» **AUFGABE**
Liste bitte alle Benutzernamen auf, die im Textauszug unten zum Lachsangeln in Europa als Verfasser eines Beitrags genannt sind.

» **TEXTAUSZUG**
####
Ihr habt mir hier ja ganz schön was zur Auswahl gegeben, vielen Dank dafür - ich werde mir die links ansehen bzw. noch etwas im Internet recherchieren...

Wünsche Euch jetzt erstmal einen supertollen Rutsch


----------



## Gladiator (1. Januar 2010)

*AW: Wo Lachs angeln in Europa?*

in süd schweden bei malmö hab ich mir mal sagen lassen. 
da kommt man mjt auto und fähre hin ab fehmarn.


----------



## jvonzun (1. Januar 2010)

*AW: Wo Lachs angeln in Europa?*

gehe hierhin: www.angelferien.no


----------



## Michael_05er (4. Januar 2010)
####
» **QUELLDATEN**
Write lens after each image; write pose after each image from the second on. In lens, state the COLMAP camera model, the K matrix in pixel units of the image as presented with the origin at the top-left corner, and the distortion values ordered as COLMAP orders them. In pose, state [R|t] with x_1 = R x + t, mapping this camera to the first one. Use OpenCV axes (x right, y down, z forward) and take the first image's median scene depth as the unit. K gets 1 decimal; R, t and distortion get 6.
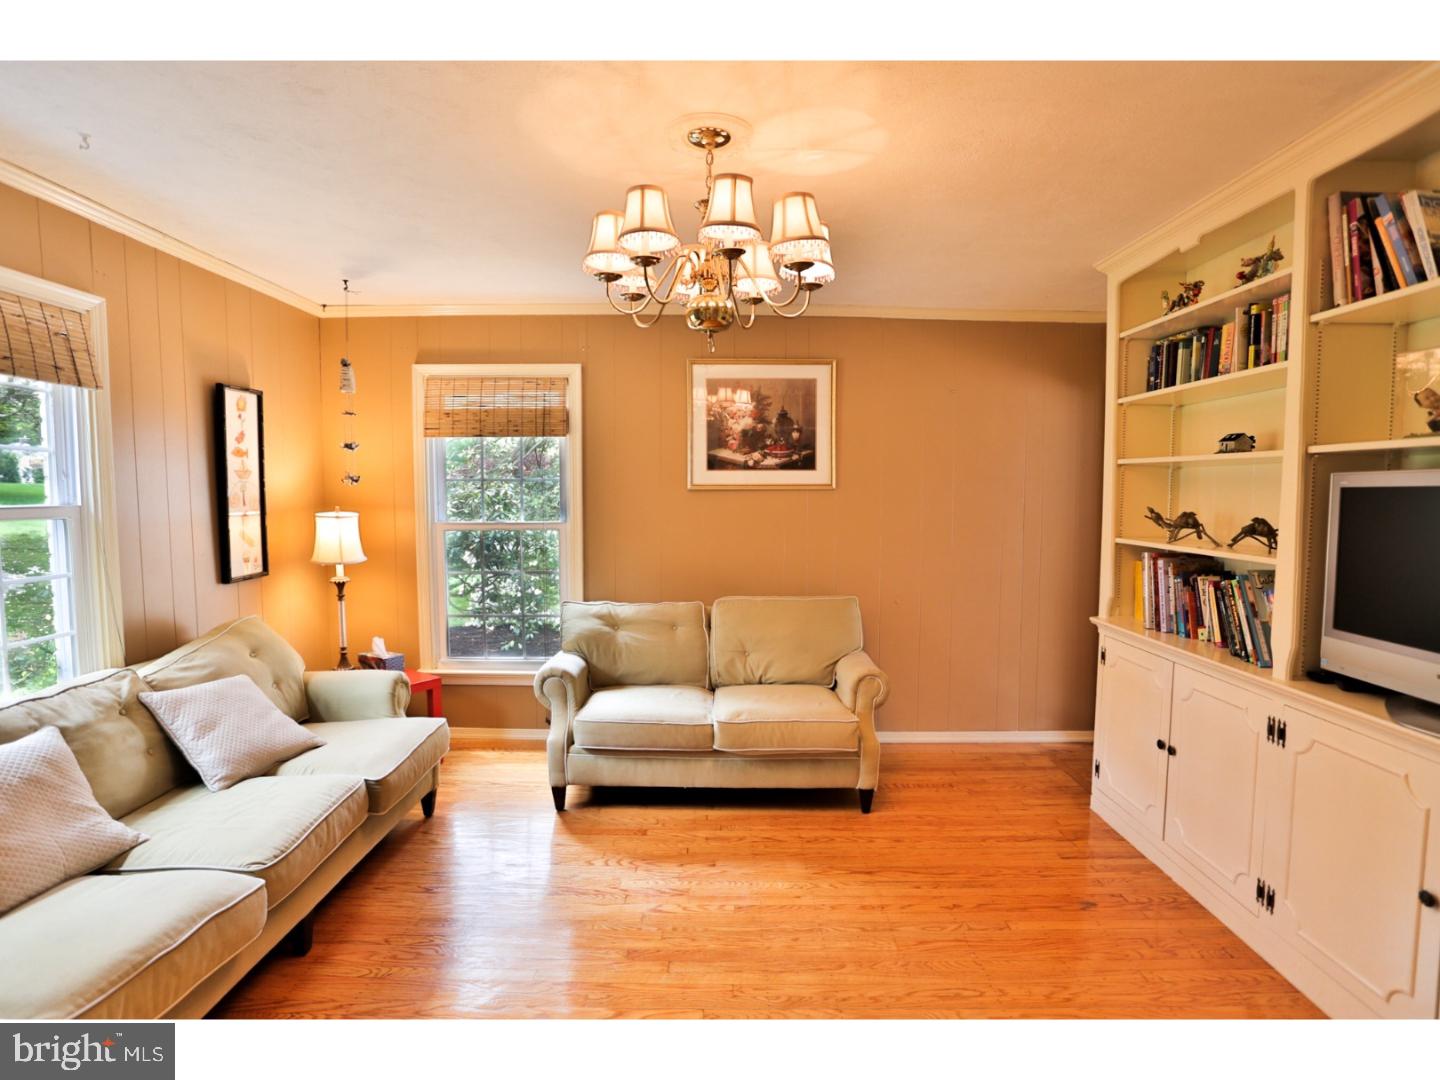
lens RADIAL K [[762.9, 0, 720.0], [0, 762.9, 540.0], [0, 0, 1]] dist [-0.005287, 0.000783]
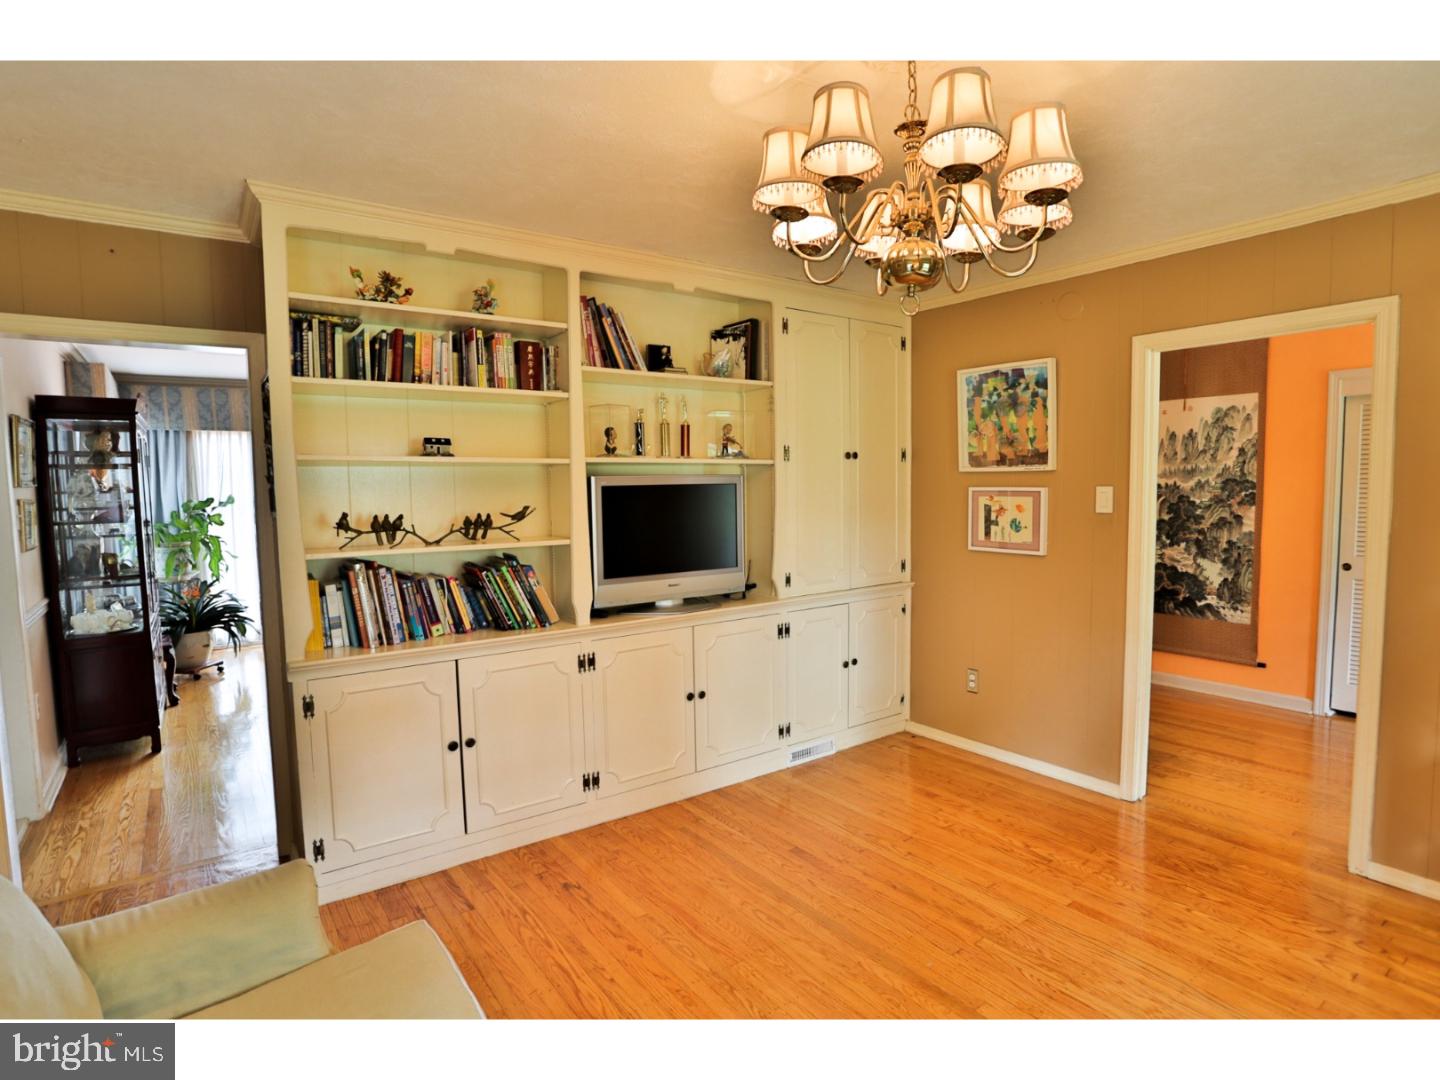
lens RADIAL K [[762.9, 0, 720.0], [0, 762.9, 540.0], [0, 0, 1]] dist [-0.005287, 0.000783]
pose [[-0.588600, -0.058666, 0.806293, -0.442504], [0.063075, 0.990990, 0.118150, -0.101203], [-0.805960, 0.120400, -0.579597, 1.342411]]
####
» **LÖSUNG**
- Gladiator
- jvonzun
- Michael_05er